Wednesday, November 10, 2010

Hoarding

I don't think they realize it, but many of the expats working in KSA become hoarders. Some types of goods are not available here. Other goods are available but are of poor or questionable quality. Either way, we find ourselves shipping in multiple bags, bottles, and boxes of the things we think we can't live without.

Food is another matter. At first I thought the commissary managers were simply capricious in their buying and stocking decisions. One week we have canned tomatoes, the next week only tomato sauce. One week we have unscented laundry detergent, the next week it's as if it never existed.

With time, I realized there were some larger forces at work. For example, in the week preceding Valentine's Day, the mutawas didn't let customs agents approve any shipments of red food. Seriously, I'm not making this up. Red food could be used to, gasp, celebrate a pagan holiday specifically designed to encourage "mixing of the sexes," the phrase used by the mutawas to refer to any social interaction between unrelated males and females of any age. Mixing of the sexes is the thing most feared by the Wahhabis and is in fact the justification they use for not letting Saudi women drive or work, among a long list of other restrictions on social and cultural behavior for both men and women. Anyway, in February, red fruit, vegetables, and candy sat rotting on the docks at Dammam for a couple of weeks until the customs and delivery pipelines were able to start back up again.

For similarly bizarre and usually completely opaque reasons, Saudi customs will simply not let some items in. If there is a whiff of any company or product having been involved with a Jewish person or company, or Israel in general, even if they let the same goods in the week or month before, the rumor alone is sufficient for Saudi customs to deny a shipment. Sometimes, there is no reason at all. That pallet of clumping cat litter? Not getting in this time. Why? Because it's not getting in.
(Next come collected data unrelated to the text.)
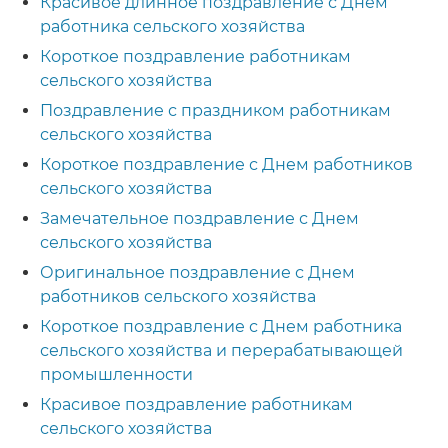
Красивое длинное поздравление с Днем
работника сельского хозяйства
Короткое поздравление работникам
сельского хозяйства
Поздравление с праздником работникам
сельского хозяйства
Короткое поздравление с Днем работников
сельского хозяйства
Замечательное поздравление с Днем
сельского хозяйства
Оригинальное поздравление с Днем
работников сельского хозяйства
Короткое поздравление с Днем работника
сельского хозяйства и перерабатывающей
промышленности
Красивое поздравление работникам
сельского хозяйства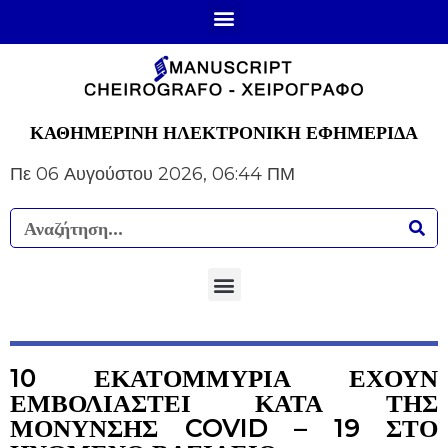
ΚΑΘΗΜΕΡΙΝΗ ΗΛΕΚΤΡΟΝΙΚΗ ΕΦΗΜΕΡΙΔΑ
Πε 06 Αυγούστου 2026, 06:44 ΠΜ
10 ΕΚΑΤΟΜΜΥΡΙΑ ΕΧΟΥΝ
ΕΜΒΟΛΙΑΣΤΕΙ ΚΑΤΑ ΤΗΣ
ΜΟΝΥΝΣΗΣ COVID – 19 ΣΤΟ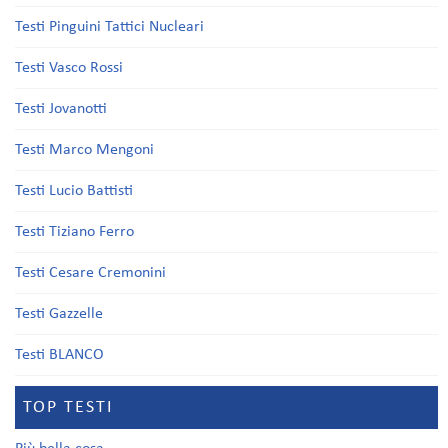
Testi Pinguini Tattici Nucleari
Testi Vasco Rossi
Testi Jovanotti
Testi Marco Mengoni
Testi Lucio Battisti
Testi Tiziano Ferro
Testi Cesare Cremonini
Testi Gazzelle
Testi BLANCO
TOP TESTI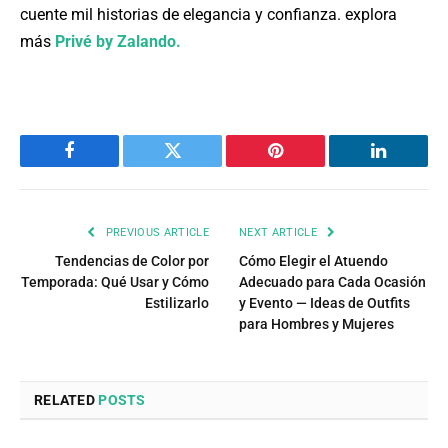
cuente mil historias de elegancia y confianza. explora
más
Privé by Zalando.
Facebook
Twitter
Pinterest
LinkedIn
PREVIOUS ARTICLE
NEXT ARTICLE
Tendencias de Color por
Cómo Elegir el Atuendo
Temporada: Qué Usar y Cómo
Adecuado para Cada Ocasión
Estilizarlo
y Evento — Ideas de Outfits
para Hombres y Mujeres
RELATED
POSTS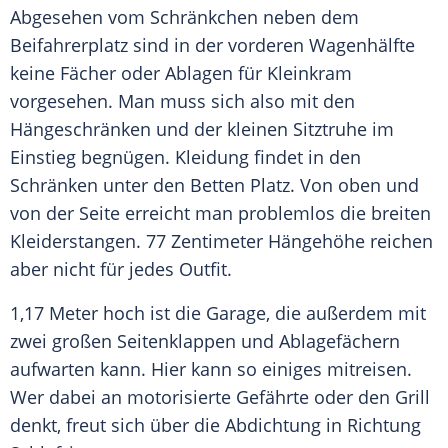
Abgesehen vom Schränkchen neben dem
Beifahrerplatz
sind in der vorderen Wagenhälfte
keine
Fächer
oder Ablagen für Kleinkram
vorgesehen. Man muss sich also mit den
Hängeschränken und der kleinen Sitztruhe im
Einstieg begnügen.
Kleidung
findet in den
Schränken unter den Betten Platz. Von oben und
von der Seite erreicht man problemlos die breiten
Kleiderstangen. 77 Zentimeter Hängehöhe reichen
aber nicht für jedes Outfit.
1,17 Meter hoch ist die Garage, die außerdem mit
zwei großen Seitenklappen und Ablagefächern
aufwarten kann. Hier kann so einiges mitreisen.
Wer dabei an motorisierte Gefährte oder den Grill
denkt, freut sich über die Abdichtung in Richtung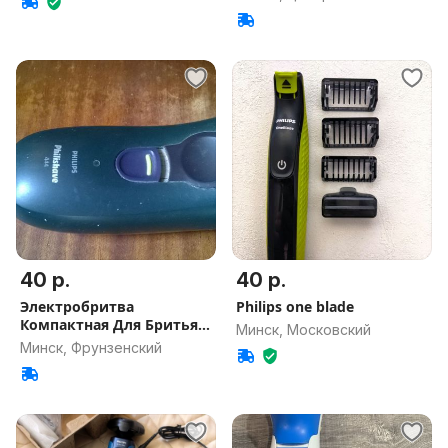
40 р.
40 р.
Электробритва
Philips one blade
Компактная Для Бритья
Минск, Московский
Philips HQ 444
Минск, Фрунзенский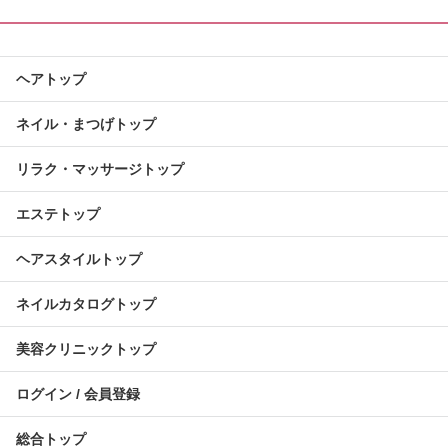
ヘアトップ
ネイル・まつげトップ
リラク・マッサージトップ
エステトップ
ヘアスタイルトップ
ネイルカタログトップ
美容クリニックトップ
ログイン / 会員登録
総合トップ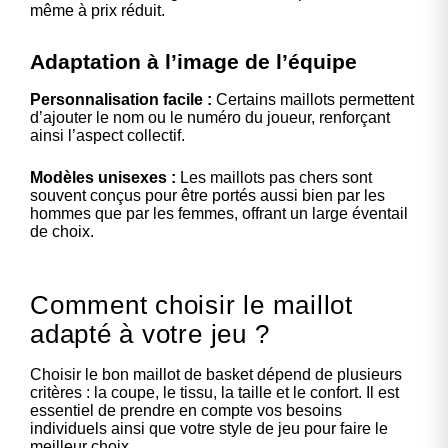
même à prix réduit.
Adaptation à l’image de l’équipe
Personnalisation facile :
Certains maillots permettent
d’ajouter le nom ou le numéro du joueur, renforçant
ainsi l’aspect collectif.
Modèles unisexes :
Les maillots pas chers sont
souvent conçus pour être portés aussi bien par les
hommes que par les femmes, offrant un large éventail
de choix.
Comment choisir le maillot
adapté à votre jeu ?
Choisir le bon maillot de basket dépend de plusieurs
critères : la coupe, le tissu, la taille et le confort. Il est
essentiel de prendre en compte vos besoins
individuels ainsi que votre style de jeu pour faire le
meilleur choix.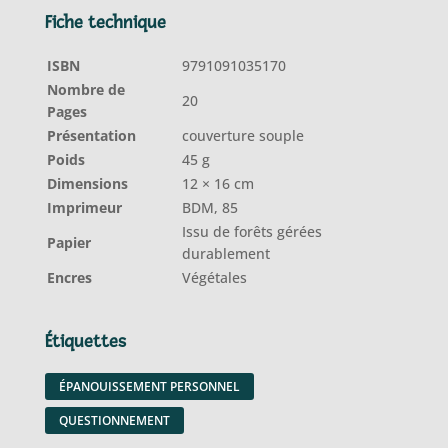
Fiche technique
ISBN
9791091035170
Nombre de
20
Pages
Présentation
couverture souple
Poids
45 g
Dimensions
12 × 16 cm
Imprimeur
BDM, 85
Issu de forêts gérées
Papier
durablement
Encres
Végétales
Étiquettes
ÉPANOUISSEMENT PERSONNEL
QUESTIONNEMENT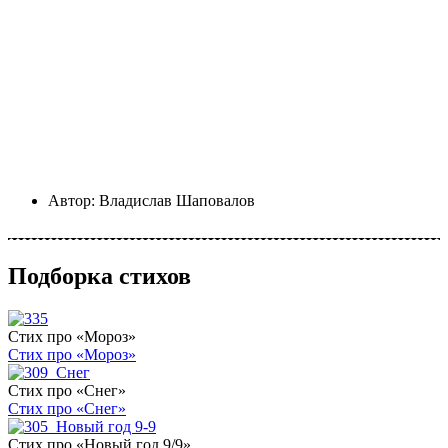
Автор:
Владислав Шаповалов
Подборка стихов
Стих про «Мороз»
Стих про «Мороз»
Стих про «Снег»
Стих про «Снег»
Стих про «Новый год 9/9»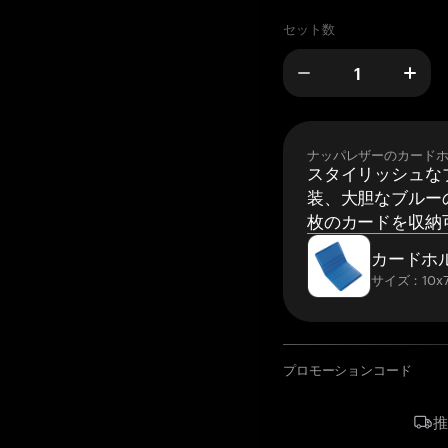
セット数
ナッパレザーのカード
スタイリッシュな
装、大胆なブルーの
枚のカードを収納
カードホ
サイズ：10x7
プロモーションコード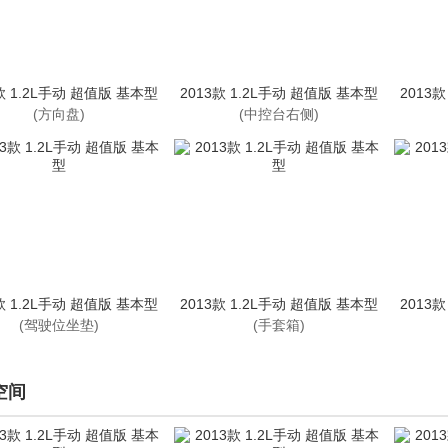
款 1.2L手动 超值版 基本型
2013款 1.2L手动 超值版 基本型
2013
(方向盘)
(中控台右侧)
款 1.2L手动 超值版 基本型
2013款 1.2L手动 超值版 基本型
2013
(驾驶位坐垫)
(手套箱)
空间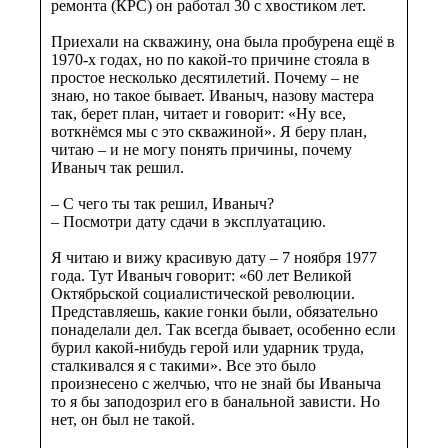
ремонта (КРС) он работал 30 с хвостиком лет.
Приехали на скважину, она была пробурена ещё в
1970-х годах, но по какой-то причине стояла в
простое несколько десятилетий. Почему – не
знаю, но такое бывает. Иваныч, назову мастера
так, берет план, читает и говорит: «Ну все,
воткнёмся мы с это скважиной». Я беру план,
читаю – и не могу понять причины, почему
Иваныч так решил.
– С чего ты так решил, Иваныч?
– Посмотри дату сдачи в эксплуатацию.
Я читаю и вижу красивую дату – 7 ноября 1977
года. Тут Иваныч говорит: «60 лет Великой
Октябрьской социалистической революции.
Представляешь, какие гонки были, обязательно
понаделали дел. Так всегда бывает, особенно если
бурил какой-нибудь герой или ударник труда,
сталкивался я с такими». Все это было
произнесено с желчью, что не знай бы Иваныча
то я бы заподозрил его в банальной зависти. Но
нет, он был не такой.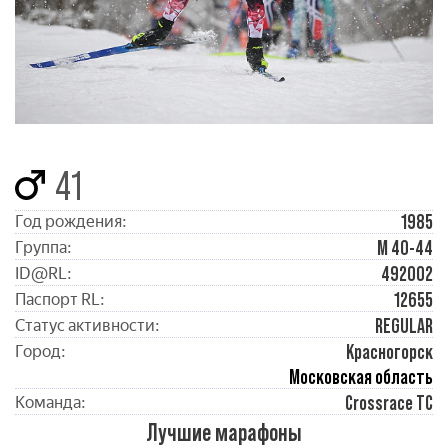
41
1985
Год рождения:
М 40-44
Группа:
492002
ID@RL:
12655
Паспорт RL:
REGULAR
Статус активности:
Красногорск
Город:
Московская область
Crossrace TC
Команда:
Лучшие марафоны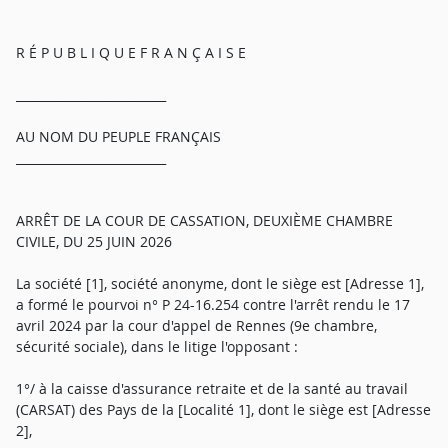
R É P U B L I Q U E F R A N Ç A I S E
_________________________
AU NOM DU PEUPLE FRANÇAIS
_________________________
ARRÊT DE LA COUR DE CASSATION, DEUXIÈME CHAMBRE
CIVILE, DU 25 JUIN 2026
La société [1], société anonyme, dont le siège est [Adresse 1],
a formé le pourvoi n° P 24-16.254 contre l'arrêt rendu le 17
avril 2024 par la cour d'appel de Rennes (9e chambre,
sécurité sociale), dans le litige l'opposant :
1°/ à la caisse d'assurance retraite et de la santé au travail
(CARSAT) des Pays de la [Localité 1], dont le siège est [Adresse
2],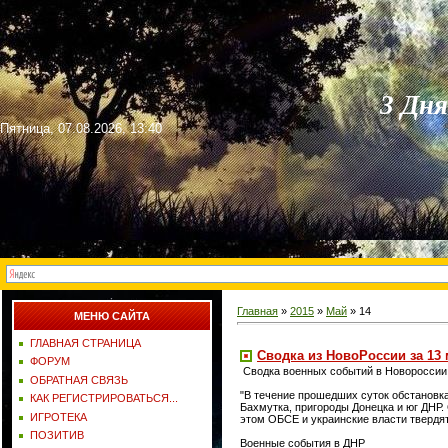
3 Дн
Пятница, 07.08.2026, 13:40
Главная
»
2015
»
Май
»
14
МЕНЮ САЙТА
ГЛАВНАЯ СТРАНИЦА
Сводка из НовоРоссии за 13 
ФОРУМ
Сводка военных событий в Новороссии о
ОБРАТНАЯ СВЯЗЬ
"В течение прошедших суток обстановка
КАК РЕГИСТРИРОВАТЬСЯ...
Бахмутка, пригороды Донецка и юг ДНР. 
ИГРОТЕКА
этом ОБСЕ и украинские власти твердя
ПОЗИТИВ
Военные события в ДНР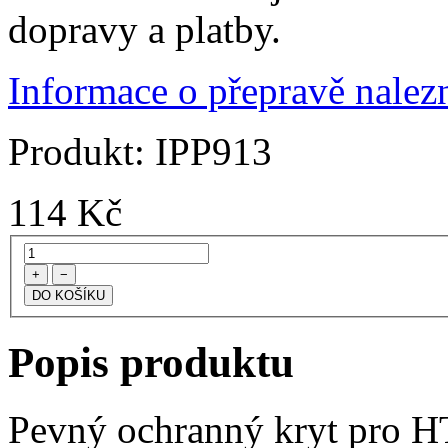
dopravy a platby.
Informace o přepravě nalezn
Produkt:
IPP913
114
Kč
+
−
Popis produktu
Pevný ochranný kryt pro H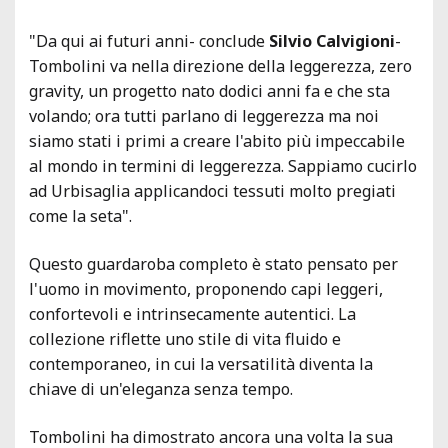
"Da qui ai futuri anni- conclude
Silvio Calvigioni
-
Tombolini va nella direzione della leggerezza, zero
gravity, un progetto nato dodici anni fa e che sta
volando; ora tutti parlano di leggerezza ma noi
siamo stati i primi a creare l'abito più impeccabile
al mondo in termini di leggerezza. Sappiamo cucirlo
ad Urbisaglia applicandoci tessuti molto pregiati
come la seta".
Questo guardaroba completo è stato pensato per
l'uomo in movimento, proponendo capi leggeri,
confortevoli e intrinsecamente autentici. La
collezione riflette uno stile di vita fluido e
contemporaneo, in cui la versatilità diventa la
chiave di un'eleganza senza tempo.
Tombolini ha dimostrato ancora una volta la sua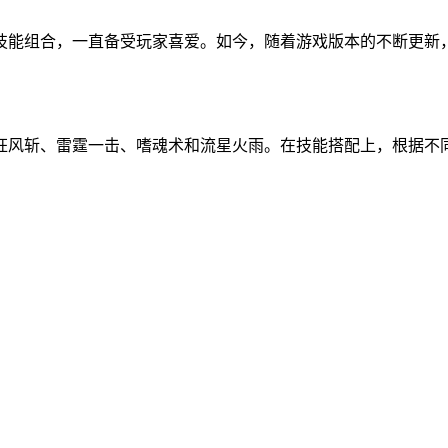
技能组合，一直备受玩家喜爱。如今，随着游戏版本的不断更新
狂风斩、雷霆一击、嗜魂术和流星火雨。在技能搭配上，根据不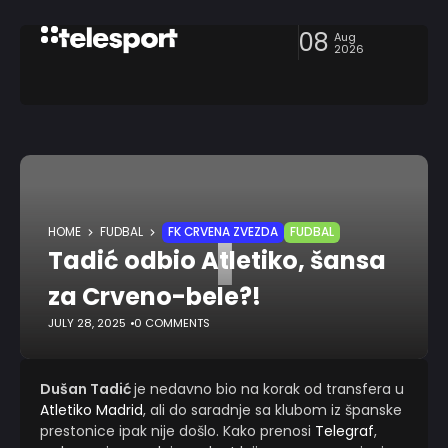
08
Aug
2026
T
HOME
FUDBAL
FK CRVENA ZVEZDA
FUDBAL
Tadić odbio Atletiko, šansa
za Crveno-bele?!
JULY 28, 2025
0 COMMENTS
Dušan Tadić
je nedavno bio na korak od transfera u
Atletiko Madrid
, ali do saradnje sa klubom iz španske
prestonice ipak nije došlo. Kako prenosi
Telegraf
,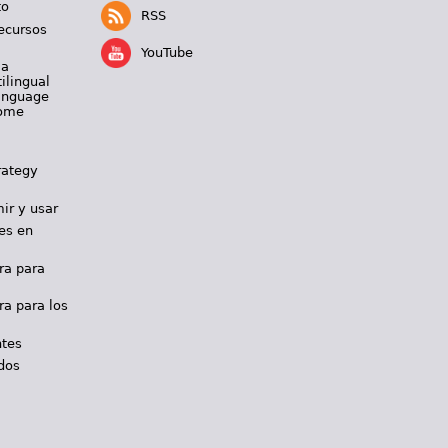
to
RSS
ecursos
YouTube
 a
ilingual
Language
Home
rategy
ir y usar
es en
ra para
ra para los
ntes
dos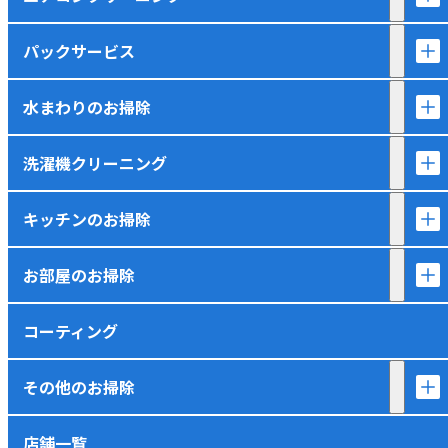
パックサービス
水まわりのお掃除
洗濯機クリーニング
キッチンのお掃除
お部屋のお掃除
コーティング
その他のお掃除
店舗一覧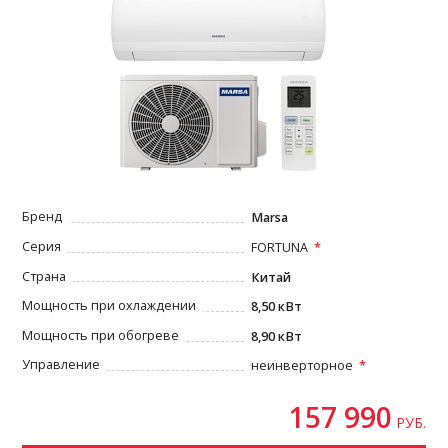
Бренд
Marsa
Серия
FORTUNA
Страна
Китай
Мощность при охлаждении
8,50 кВт
Мощность при обогреве
8,90 кВт
Управление
неинверторное
157 990
РУБ.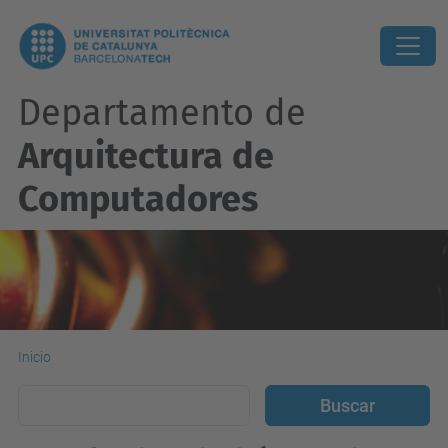
Departamento de
Arquitectura de
Computadores
Inicio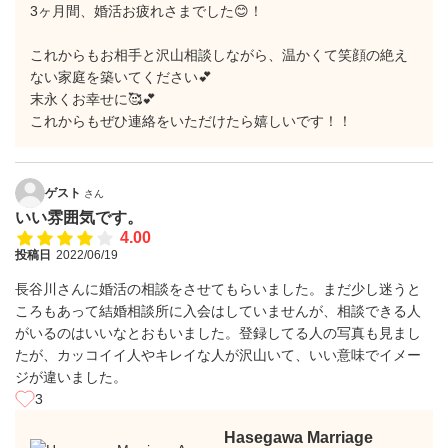
3ヶ月間、婚活お疲れさまでした😊！
これからもお相手と沢山相談しながら、温かくて笑顔の絶え
ない家庭を築いてください💕
末永くお幸せに🥰💕
これからもぜひ連絡をいただけたら嬉しいです！！
ゲスト
さん
いい雰囲気です。
4.00
投稿日
2022/06/19
長谷川さんに婚活の相談をさせてもらいました。まだ少し迷うと
ころもあって結婚相談所に入会はしていませんが、相談できる人
がいるのはいいなとおもいました。登録してる人の写真も見まし
たが、カッコイイ人やキレイな人が沢山いて、いい意味でイメー
ジが違いました。
3
Hasegawa Marriage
Not even Alice would be able to navigate this wonderland.

The end result is more hoarding. I don't care for scented laundry detergent and I really hate the heavy scents they put in everything here. So when I see the unscented stuff on the shelf, I buy three big bottles. It might not be there the next time I go in. I like unsalted, unflavored canned tomatoes. I buy a dozen cans when I find them on the shelf. I prefer tuna packed in water, not oil. I buy a dozen of those too. That's enough laundry detergent, canned tomatoes, and tuna to last me months. And I don't have enough room in my crappy dollhouse kitchen cabinets to store even a normal amount of food so I end up stacking cans and bottles in a corner of the living room.

Hoarding. We slip into it without thinking. Living here changes us in ways I would not have predicted.